Mme [G] [L] est ainsi tenue au paiement de la somme totale de 12501,89 euros correspondant au capital restant dû et à la clause pénale.
Enfin, les dispositions concernant la déchéance du droit aux intérêts doivent être interprétées conformément à la directive 2008/48/CE du Parlement européen et du Conseil du 23 avril 2008 concernant les contrats de crédit aux consommateurs, dont les dispositions nationales ne sont que la transposition, et qui prévoit en son article 23 que les sanctions définies par les États membres en cas de violation des dispositions nationales adoptées conformément à la présente directive doivent être effectives, proportionnées et dissuasives.
Au regard de cette dernière exigence, la déchéance du droit aux intérêts prononcée à l’encontre du prêteur doit en l’espèce également comprendre les intérêts au taux légal, le maintien des intérêts au taux légal conduisant à ce que la sanction ne soit aucunement effective.
En conséquence, Mme [G] [L] est redevable de la somme de 12501,89 euros et cette somme ne portera pas intérêt, même au taux légal.
Sur les délais de paiement
En vertu de l’article 1343-5 du code civil compte tenu de la situation du débiteur et en considération des besoins du créancier, le juge peut, dans la limite de deux années, reporter ou échelonner le paiement des sommes dues.

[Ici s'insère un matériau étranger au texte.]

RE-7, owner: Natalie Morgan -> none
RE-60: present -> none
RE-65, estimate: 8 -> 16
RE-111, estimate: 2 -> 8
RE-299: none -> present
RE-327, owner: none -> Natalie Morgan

En l’espèce, Mme [G] [L] sollicite deux ans de délais de paiement et propose de payer 500 euros par mois. La demanderesse a donné son accord à la mise en place de cet échéancier.

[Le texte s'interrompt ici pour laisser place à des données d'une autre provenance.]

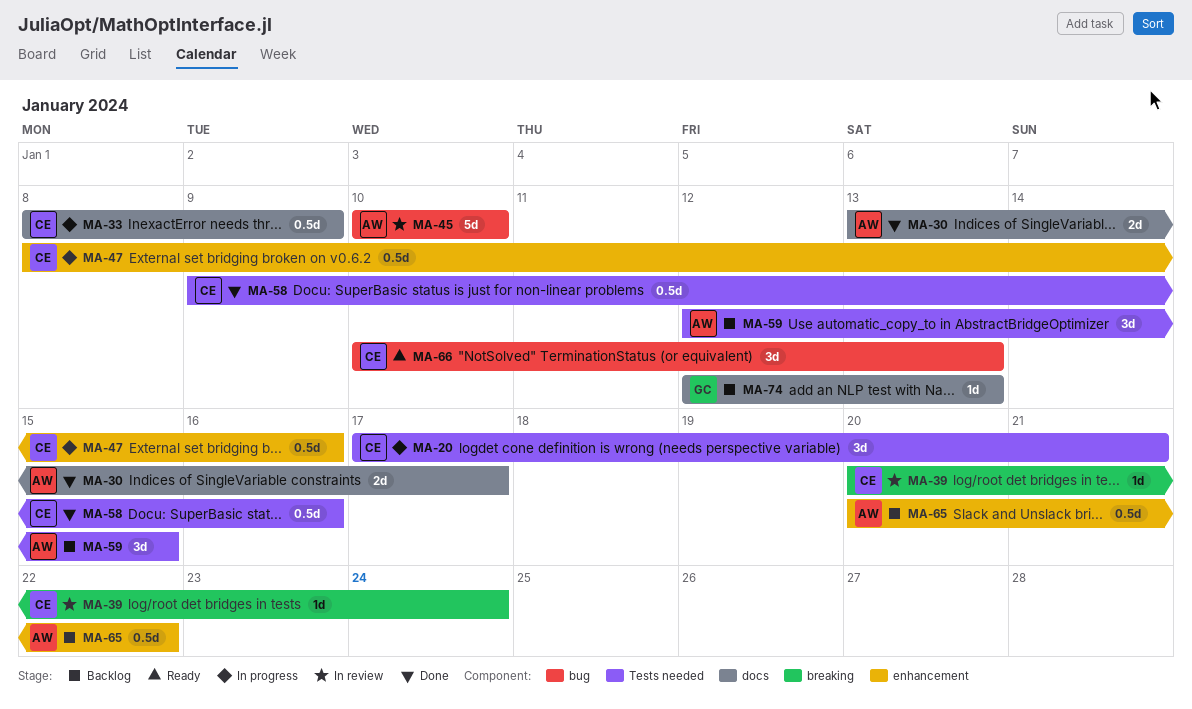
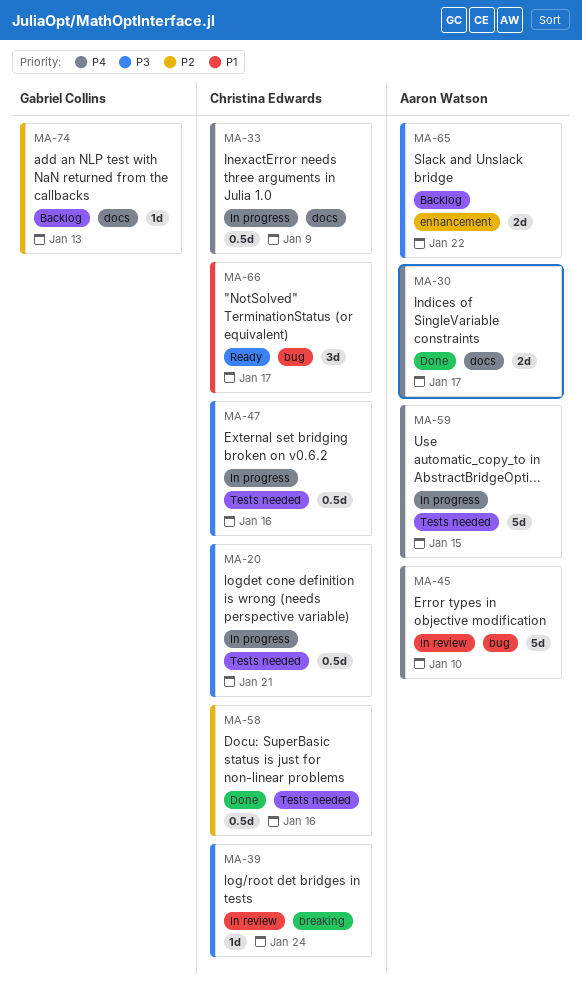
MA-20, estimate: 3d -> 0.5d
MA-47, label: enhancement -> Tests needed
MA-59, status: Backlog -> In progress
MA-59, estimate: 3d -> 5d
MA-65, estimate: 0.5d -> 2d
MA-66, due: Jan 13 -> Jan 17

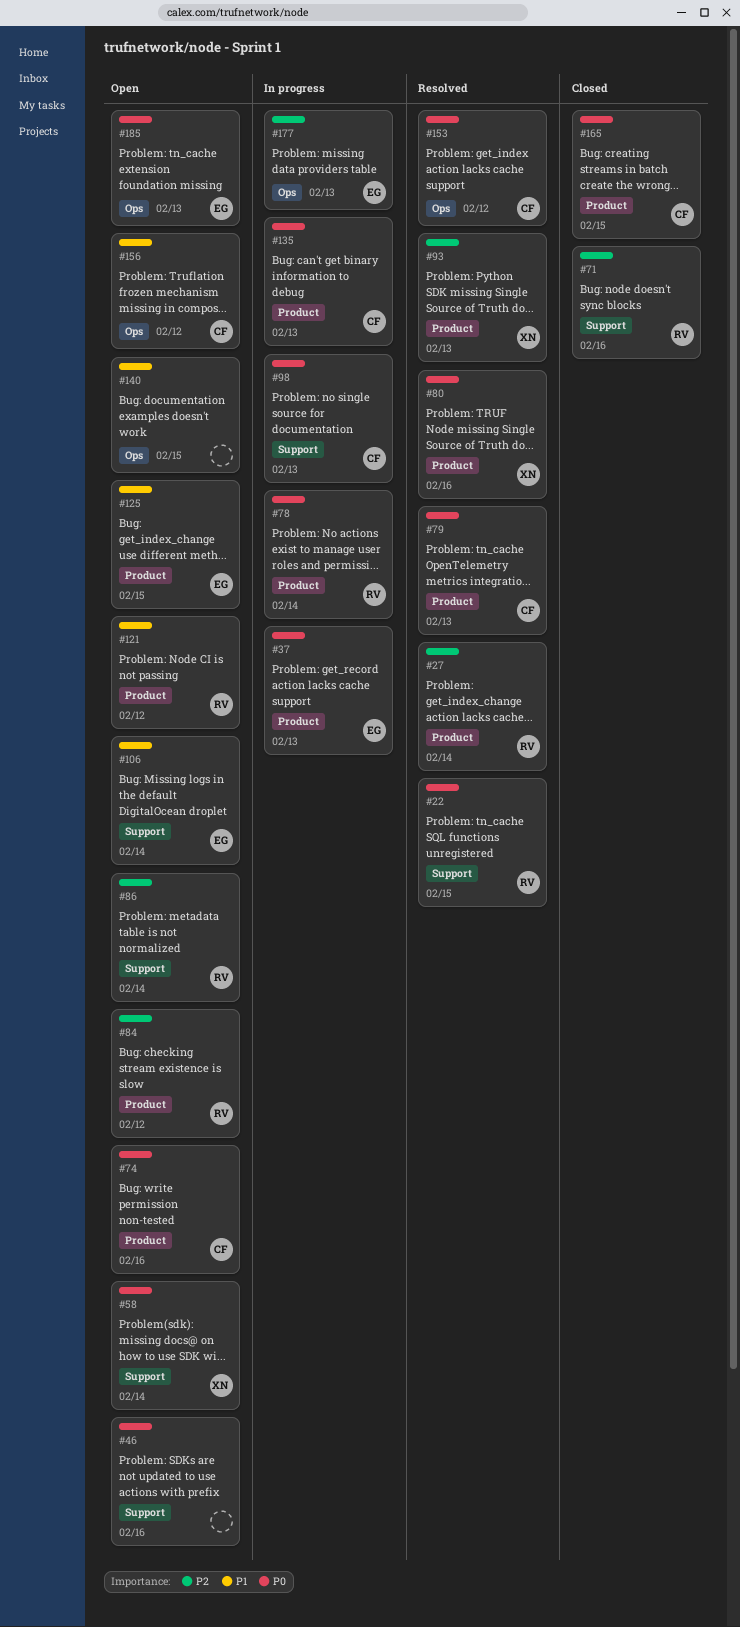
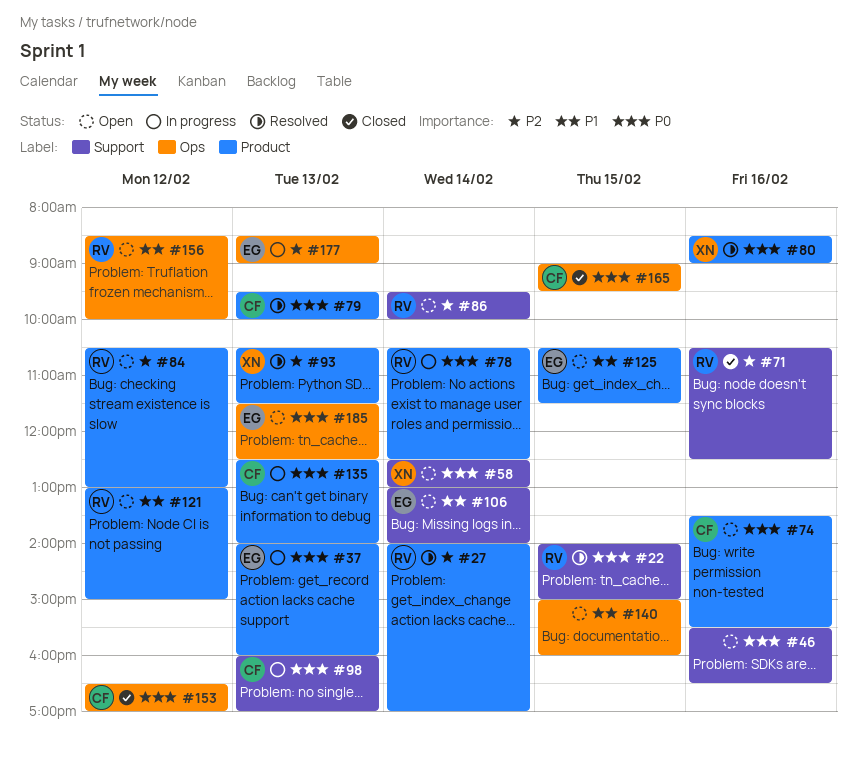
#153, status: Resolved -> Closed
#156, owner: CF -> RV
#165, label: Product -> Ops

Compte tenu de ces éléments et des propositions de règlements formulées à l’audience, Mme [G] [L] sera autorisée à se libérer du montant de sa dette selon les modalités qui seront rappelées au dispositif.
Il convient néanmoins de prévoir que tout défaut de paiement d’une mensualité justifiera de l’exigibilité totale de la somme due.
Sur les demandes accessoires
La défenderesse, partie perdante, supportera les dépens, en application de l’article 696 du code de procédure civile.
Elle sera également condamnée à payer à la société BOURSORAMA la somme de 250 euros au titre de l’article 700 du code de procédure civile.
La présente décision est exécutoire à titre provisoire, conformément à l’article 514 du code de procédure civile.
PAR CES MOTIFS,
Le juge des contentieux de la protection, statuant publiquement, après débats en audience publique, par jugement mis à disposition au greffe, contradictoire et en premier ressort,
CONSTATE que les conditions de prononcé régulier de la déchéance du terme du prêt personnel n°80329 00060089470 d’un montant de 30000 euros accordé par la société BOURSORAMA à Mme [G] [L] le 4 juillet 2019 sont réunies,
PRONONCE la déchéance du droit aux intérêts contractuels de la société BOURSORAMA au titre du prêt personnel n°80329 00060089470,
CONDAMNE Mme [G] [L] à verser à la société BOURSORAMA la somme de 12501,89 euros correspondant au capital restant dû et à la clause pénale au titre du prêt personnel n°80329 00060089470, selon décompte arrêté au 10 janvier 2025, paiement du 20 décembre 2024 inclus,
DIT que les paiements effectués postérieurement s’imputeront sur le montant de la dette,
DIT que cette somme ne produira pas d’intérêt, même au taux légal,
AUTORISE Mme [G] [L] à s’acquitter des sommes susvisées en 23 mensualités de 500 euros, le 10 de chaque mois et pour la première fois le 10 du mois suivant la signification de la présente décision, la 24ème et dernière mensualité étant majorée du solde de la dette,
DIT qu’à défaut de paiement d’une seule mensualité à son terme, la totalité des sommes restant dues deviendra immédiatement exigible,
CONDAMNE Mme [G] [L] à verser à la société BOURSORAMA la somme de 250 euros au titre de l’article 700 du code de procédure civile,
CONDAMNE Mme [G] [L] aux dépens,
RAPPELLE que le présent jugement est exécutoire de plein droit.
Ainsi jugé par mise à disposition au greffe le 29 août 2025 et signé par la juge et la greffière susnommées.